There was a sharp spike in the number of breached patient records as the result of data breach incidents in March, with this month seeing 2.5 times the number of breached records in January and February combined, according to the latest Protenus “Breach Barometer” report.
The Protenus Breach Barometer is a monthly snapshot of reported or disclosed breaches impacting the healthcare industry, with data compiled and provided by DataBreaches.net. This month’s analysis showed 31 breach incidents either reported to the U.S. Department of Health and Human Service or first disclosed in media or other sources, which is the same number of incidents as reported in January.
This report comes on the heels of another cybersecurity study that found that academic medical centers are more likely to experience data breaches than other health systems. A study, published online by JAMA Internal Medicine, and led by a researcher at the Johns Hopkins Carey Business School, found that the risk of data breaches at U.S. hospitals is greater at larger facilities and hospitals that have a major teaching mission. For that study, researchers examined the federal Department of Health and Human Services' statistics on data breaches reported by various health care providers from late 2009 through 2016. They found that 216 hospitals reported a total of 257 breaches during that period, and that 33 of those hospitals—15 percent—were breached at least twice. The researchers also looked at hospitals that reported no data breaches. Comparing these findings with the information from the compromised hospitals, the researchers noted that the breached facilities were larger, with a median number of 262 beds, compared to 134 for the non-breached. More than a third of those breached hospitals also were major teaching facilities.

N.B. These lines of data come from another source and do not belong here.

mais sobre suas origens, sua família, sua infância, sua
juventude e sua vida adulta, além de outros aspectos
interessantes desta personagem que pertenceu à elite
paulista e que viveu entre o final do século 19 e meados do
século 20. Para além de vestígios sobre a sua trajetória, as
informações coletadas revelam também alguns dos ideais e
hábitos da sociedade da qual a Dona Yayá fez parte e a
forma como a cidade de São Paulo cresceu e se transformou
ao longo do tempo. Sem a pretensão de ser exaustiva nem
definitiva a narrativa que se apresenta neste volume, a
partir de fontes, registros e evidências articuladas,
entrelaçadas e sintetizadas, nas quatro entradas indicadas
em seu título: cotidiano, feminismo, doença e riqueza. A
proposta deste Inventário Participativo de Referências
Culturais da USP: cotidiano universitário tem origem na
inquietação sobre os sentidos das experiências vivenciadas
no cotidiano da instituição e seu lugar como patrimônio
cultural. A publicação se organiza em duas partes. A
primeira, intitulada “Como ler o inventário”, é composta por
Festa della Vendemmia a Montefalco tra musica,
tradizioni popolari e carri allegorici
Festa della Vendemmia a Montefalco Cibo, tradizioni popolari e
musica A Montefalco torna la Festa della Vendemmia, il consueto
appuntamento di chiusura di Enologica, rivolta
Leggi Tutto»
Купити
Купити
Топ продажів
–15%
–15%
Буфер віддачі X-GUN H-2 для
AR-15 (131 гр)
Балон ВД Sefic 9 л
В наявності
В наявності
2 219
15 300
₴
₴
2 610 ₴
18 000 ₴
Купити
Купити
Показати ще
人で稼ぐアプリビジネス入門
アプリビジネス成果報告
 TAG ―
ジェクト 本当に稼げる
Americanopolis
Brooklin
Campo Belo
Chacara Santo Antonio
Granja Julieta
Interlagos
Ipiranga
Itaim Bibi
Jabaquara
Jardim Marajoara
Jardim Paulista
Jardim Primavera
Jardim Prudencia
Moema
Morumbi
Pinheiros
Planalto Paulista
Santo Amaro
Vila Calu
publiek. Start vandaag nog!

According to the Protenus report, there were 39 separate breach incidents in March, which is an uptick from the 31 separate breach incidents in February and in January. The 39 incidents in March affected 1,519,521 patient records, Protenus reports, with the largest single incident involving almost 700,000 patient records and was reported to HHS as “theft-other.” The number of breached patient records last month—1.5 million—is a drastic increase from the numbers in January (388,000 patient records) and February (206,000 patient records).
The Protenus report also indicates that insider threats remain significant in healthcare. Insiders were responsible for 44 percent of March’s total breach incidents (17 incidents), affecting 179,000 patient records. Ten of the reported insider incidents were the result of insider-error, and seven of the reported incidents were the result of insider-wrongdoing.
As in previous months, other than February, hacking accounted for a significant percentage of records and incidents (11 incidents accounted for 28 percent of total incidents), Protenus reports. The hacking incidents reported this month affected 600,270 patient records.
So far in 2017, Protenus researchers report, third-party breaches have represented a substantial portion of total breached patient records, 82 percent in January and 21 percent in February. In March, by contrast, third-parties were only responsible for 3 percent (one incident) of total breached patient records.
There is some good news, however, as the report also found that the time to report by healthcare organizations improved in March compared to previous months. Previous Protenus reports have found that it has taken several months or years for a healthcare system to discover and report a health data breach to HHS. Of the incidents reported in March for which Protenus had data, it took an average of 45 days from the time of the breach was discovered to when it was reported to HHS, which signifies a dramatic improvement from the 478 days it took HHS to be notified of breaches reported in February. HHS requires that healthcare organizations report data breach incidents within a 60-day window.
“It should also be noted that HHS OCR has recently started fining entities for not reporting a health data breach within the required time frame. It leads one to ask—have recent OCR fines led to an increase in diligent and prompt reporting of health data breaches?,” the report authors wrote.